(SELECTED EXCERPT)
Viagra and Cialis's twin Houdini acts come as the NFL faces a softer-than-expected interest from automotive and movie studio clients. Network sales execs expect that deferred revenue to come roaring back in the fall scatter market.
Most recently, Cialis has bought time in Fox's coverage of the 2017 U.S. Open golf tournament and in select MLB games and Nascar races. The brand has also snapped up inventory in general entertainment programming such as TNT's new drama series "Claws" and ABC's "Shark Tank," as well as in NBC and CBS's respective nightly newscasts.
While Cialis remains committed to a summer TV schedule, its creative rotation has shown signs of stagnation. After pulling two of its three active commercials in early May, the brand is now down to a single 60-second spot ("A Moment Turns Romantic"), which it first introduced in September 2016, just in time for the new fall TV season.
An Eli Lilly rep did not respond to a request for comment regarding the company's Cialis spend. Sales execs estimate that Cialis last season spent as much as $22 million on NFL inventory. Combined with Viagra's total, that means a full-on divestment of ED from TV would remove north of $50 million from the NFL ad market. That's on par with what brands like Bud Light, State Farm, Honda and Nationwide spent on in-game NFL airtime in 2016.
All told, Cialis in 2016 spent a little more than $130 million on national TV inventory, on par with Viagra.
The perfect audience 
Among pharma brands, Viagra was the biggest investor in NFL inventory last season, followed directly by Cialis. But while the loss of this particular "lifestyle drug" category is far from insignificant, media buyers suggest that there are plenty of brands designed to alleviate more critical ailments that are likely to fill the ED gap. The NFL's other top pharma backers a year ago included Pfizer's Chantix, an antismoking brand that accounted for $17 million in in-game spend; Bristol-Myers Squibb's Opdivo (a cancer treatment, $10.7 million), Pfizer's Lyrica (a fibromyalgia treatment, $10.2 million); Bristol-Myers Squibb's Eliquis (an anticoagulant, $10 million) and Pfizer's Prevnar 13 (an anti-pneumonia vaccine, $4.13 million).
(End SELECTED EXCERPT)
(ENTRIES PROVIDED)
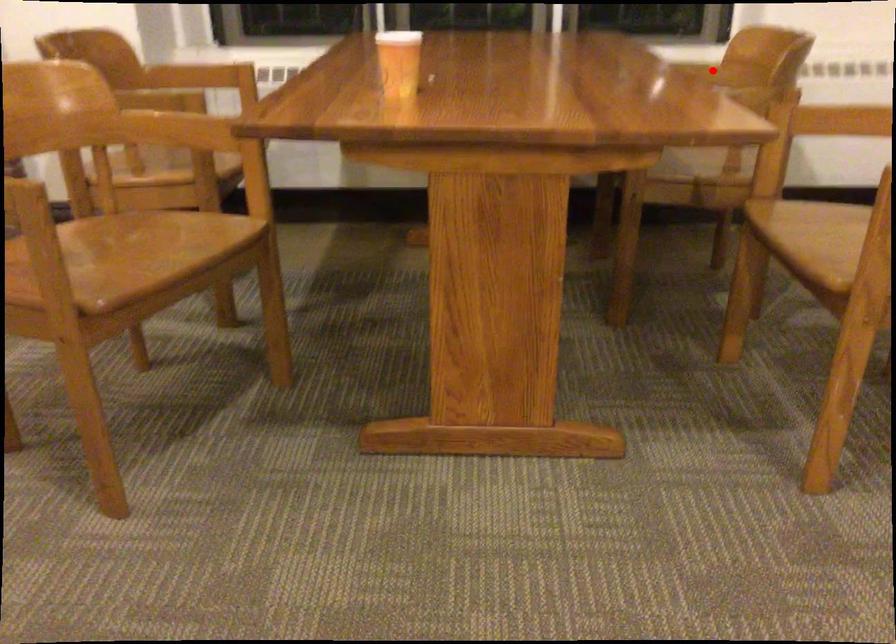
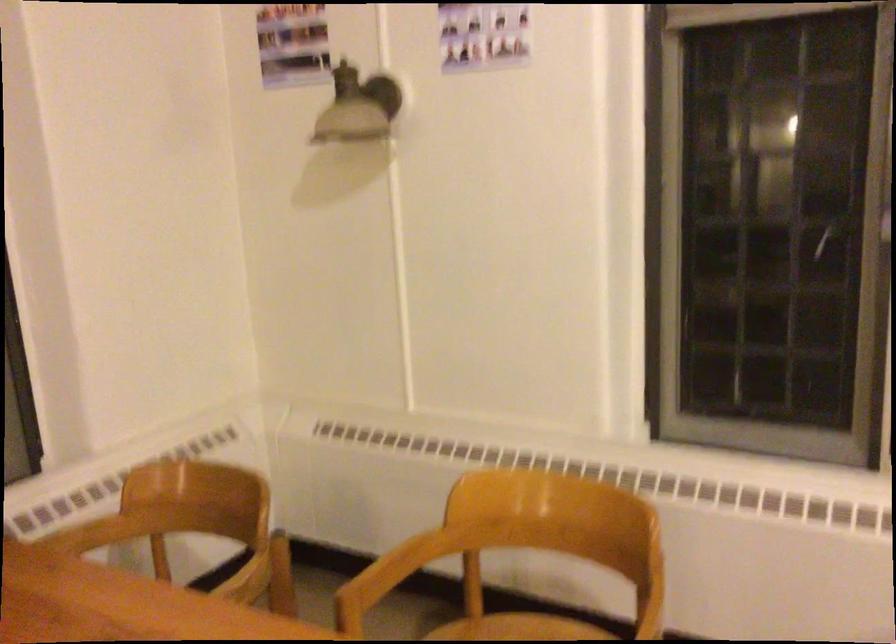
Question: I am providing you with two images of the same scene from different viewpoints. A red point is shown in image1. For the corresponding object point in image2, is it positioned nearer or farther from the camera?

Choices:
 (A) Nearer
 (B) Farther

Answer: (A)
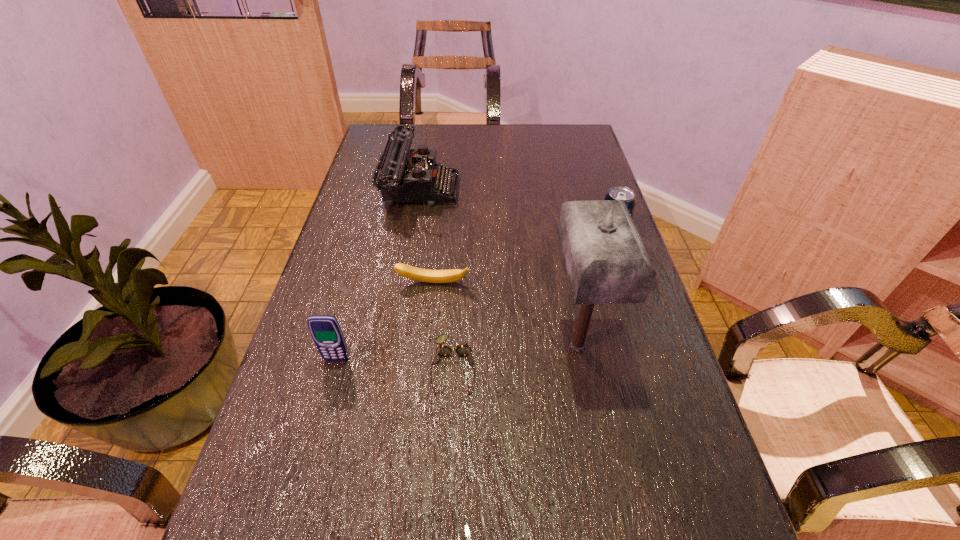
What are the coordinates of `the second object from right to left` in the screenshot? It's located at (606, 261).

Identify the location of the tallest object. (606, 261).

I want to click on typewriter, so click(x=401, y=176).

I want to click on the rightmost object, so click(x=622, y=193).

This screenshot has width=960, height=540. I want to click on the second farthest object, so click(622, 193).

You are a GUI agent. You are given a task and a screenshot of the screen. Output one action in this format:
    pyautogui.click(x=<x>, y=<y>)
    Task: Click on the cellular telephone
    
    Given the screenshot: What is the action you would take?
    pyautogui.click(x=325, y=330)

Find the location of a particular element. This screenshot has width=960, height=540. banana is located at coordinates (424, 275).

Where is `the third farthest object`? The image size is (960, 540). the third farthest object is located at coordinates (424, 275).

Where is `spectacles`? spectacles is located at coordinates (464, 349).

The width and height of the screenshot is (960, 540). Identify the location of free space located on the left of the mallet. (439, 346).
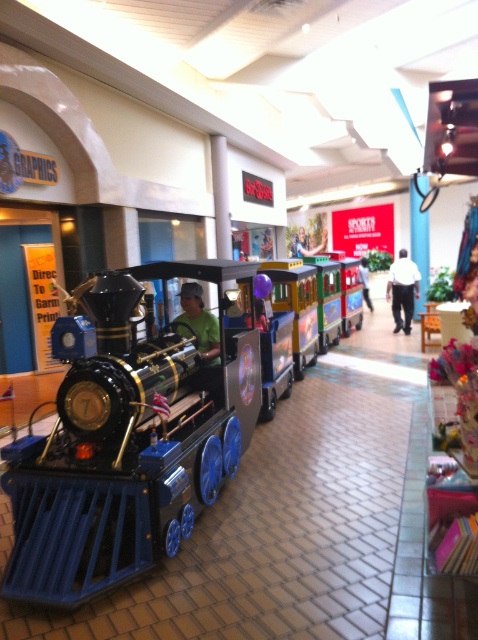
Is point (400, 316) closer to viewer compared to point (358, 268)?

Yes, point (400, 316) is closer to viewer.

Does white fabric pants at center have a smaller size compared to matte green shirt at center?

Actually, white fabric pants at center might be larger than matte green shirt at center.

I want to click on white fabric pants at center, so click(402, 289).

Image resolution: width=478 pixels, height=640 pixels. Describe the element at coordinates (130, 442) in the screenshot. I see `shiny black locomotive at left` at that location.

Is point (239, 352) closer to viewer compared to point (306, 248)?

Yes, point (239, 352) is in front of point (306, 248).

Between point (207, 440) and point (308, 250), which one is positioned in front?

Point (207, 440) is in front.

Find the location of a particular element. shiny black locomotive at left is located at coordinates (130, 442).

Which is in front, point (208, 328) or point (368, 262)?

Point (208, 328)

Can you confirm if green matte shirt at center is wider than matte green shirt at center?

Yes.

Is point (209, 314) positioned in front of point (365, 276)?

That is True.

The image size is (478, 640). I want to click on green matte shirt at center, so click(199, 321).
(End ENTRIES PROVIDED)
REQUIRED ACTIONS.
a. Check each statement against the passage on Cialis and Viagra TV ad spending, and answer yes or no with the passage's deciding words quoted exactly: (i) Cialis is currently airing only one 60-second commercial. (ii) An Eli Lilly rep confirmed the company's Cialis spend. (iii) Chantix was the largest pharma investor in NFL inventory last season.
b. Pick up the passage on Cialis and Viagra TV ad spending after its final sentence and write the next paragraph.

EXPECTED OUTPUTS.
a.
(i) Yes: "the brand is now down to a single 60-second spot"
(ii) No: "An Eli Lilly rep did not respond to a request for comment regarding the company's Cialis spend."
(iii) No: "Viagra was the biggest investor in NFL inventory last season, followed directly by Cialis."

b.
From a demographic standpoint, the NFL audience is a sweet spot for the two ED brands. The median age of NFL viewers in 2016 was 50 years old, which according to the Annals of Internal Medicine is about the same age in which male sexual function begins to sharply drop off. Golf, which reaches an audience with a median age of 64 years, is also a big ED draw, while the NBA and its younger-skewing crowd (median age: 42) is a no-man's land for the category.
Viagra and Cialis effectively have had a duopoly over the TV marketplace since 2011, when GlaxoSmithKline stopped buying time to promote Levitra. One much-lampooned Levitra ad was memorable for its perhaps too on-the-nose portrayal of a middle-age man zipping an official NFL football through a tire swing as his [far] younger wife cheers him.
Advertising's biggest day
ED ads became such an ingrained part of football culture that they even managed to break through to the mega-stage that is the Super Bowl. In 2004, Levitra ran a 45-second spot during CBS's broadcast of XXXVIII that featured former Bears head coach Mike Ditka growling about how baseball had "gone soft" compared to the unimpeachably tough-guy spectacle that is football before a voiceover encouraged fans to "take the Levitra challenge." Later in that same game, Cialis aired a spot that introduced some 89.8 million Americans to the concept of the four-hour erection.
If nothing else, the ED subphylum has made for some impactful creative. So indelible is the image of the couple rather inexplicably lounging around outdoors in side-by-side bathtubs that Cialis went on to incorporate the tubthumping duo into its logo.